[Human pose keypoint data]
========================================================================

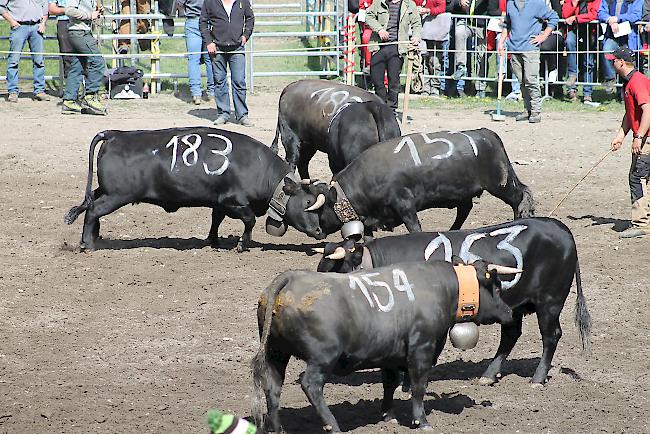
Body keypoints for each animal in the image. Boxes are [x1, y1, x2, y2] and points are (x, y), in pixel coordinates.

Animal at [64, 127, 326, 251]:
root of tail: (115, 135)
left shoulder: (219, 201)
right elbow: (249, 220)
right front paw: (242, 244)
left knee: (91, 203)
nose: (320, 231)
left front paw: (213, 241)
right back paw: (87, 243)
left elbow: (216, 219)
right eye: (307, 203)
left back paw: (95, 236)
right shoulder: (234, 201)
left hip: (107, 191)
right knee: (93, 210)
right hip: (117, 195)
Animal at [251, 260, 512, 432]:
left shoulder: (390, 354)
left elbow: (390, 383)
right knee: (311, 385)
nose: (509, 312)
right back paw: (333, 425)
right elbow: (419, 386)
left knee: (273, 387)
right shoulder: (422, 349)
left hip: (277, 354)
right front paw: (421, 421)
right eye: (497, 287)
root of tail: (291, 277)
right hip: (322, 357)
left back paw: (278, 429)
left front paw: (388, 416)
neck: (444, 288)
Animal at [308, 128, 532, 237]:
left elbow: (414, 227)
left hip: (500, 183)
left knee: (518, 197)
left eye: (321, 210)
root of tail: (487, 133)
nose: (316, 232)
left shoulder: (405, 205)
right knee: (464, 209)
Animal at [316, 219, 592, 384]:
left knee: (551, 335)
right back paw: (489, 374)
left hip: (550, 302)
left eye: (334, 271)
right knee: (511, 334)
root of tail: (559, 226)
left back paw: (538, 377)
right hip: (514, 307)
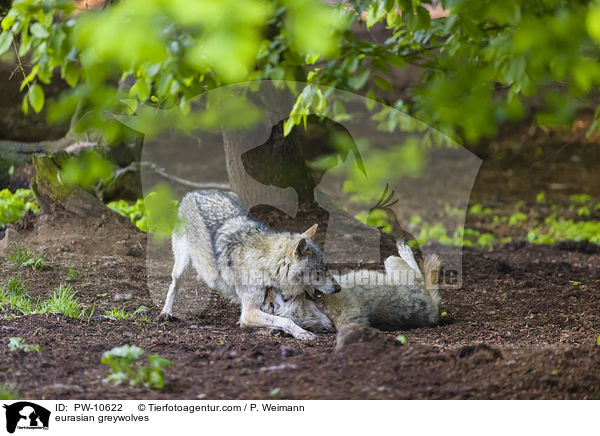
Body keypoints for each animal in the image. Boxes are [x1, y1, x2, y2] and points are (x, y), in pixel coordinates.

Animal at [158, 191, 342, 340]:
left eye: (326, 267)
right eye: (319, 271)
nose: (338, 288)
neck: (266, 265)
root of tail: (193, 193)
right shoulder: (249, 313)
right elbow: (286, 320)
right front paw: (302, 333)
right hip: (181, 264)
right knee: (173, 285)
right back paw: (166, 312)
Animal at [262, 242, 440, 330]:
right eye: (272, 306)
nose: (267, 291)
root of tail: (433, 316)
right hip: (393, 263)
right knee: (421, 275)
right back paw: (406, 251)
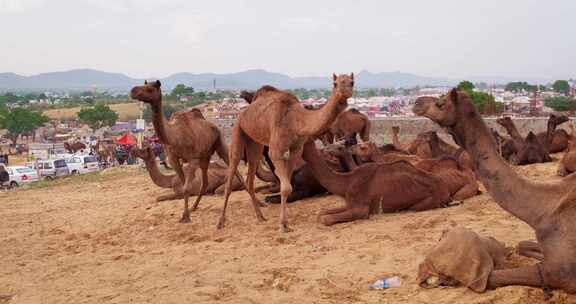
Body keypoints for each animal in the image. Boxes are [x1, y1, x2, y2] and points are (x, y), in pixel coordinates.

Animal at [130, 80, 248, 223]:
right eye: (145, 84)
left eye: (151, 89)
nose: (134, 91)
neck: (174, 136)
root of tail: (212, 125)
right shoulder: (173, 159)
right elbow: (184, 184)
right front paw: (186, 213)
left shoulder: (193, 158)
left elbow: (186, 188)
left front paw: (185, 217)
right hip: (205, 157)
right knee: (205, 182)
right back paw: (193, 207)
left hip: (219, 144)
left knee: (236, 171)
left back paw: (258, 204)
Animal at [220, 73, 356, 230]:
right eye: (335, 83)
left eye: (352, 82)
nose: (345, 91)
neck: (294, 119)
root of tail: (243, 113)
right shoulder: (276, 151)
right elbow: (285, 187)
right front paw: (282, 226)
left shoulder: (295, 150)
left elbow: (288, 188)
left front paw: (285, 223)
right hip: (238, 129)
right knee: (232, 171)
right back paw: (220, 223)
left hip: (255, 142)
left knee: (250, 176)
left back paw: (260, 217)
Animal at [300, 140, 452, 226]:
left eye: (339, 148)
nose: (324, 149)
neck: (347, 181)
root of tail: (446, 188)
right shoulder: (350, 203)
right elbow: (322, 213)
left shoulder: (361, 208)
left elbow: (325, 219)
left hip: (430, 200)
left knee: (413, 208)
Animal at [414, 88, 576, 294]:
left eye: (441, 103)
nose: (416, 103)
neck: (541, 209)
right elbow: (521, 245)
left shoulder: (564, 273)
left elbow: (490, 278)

========================================================================

» TASK STATEMENT:
The count of lines above that contain "root" is all that should be given.

» RESPONSE TO THIS EXERCISE:
9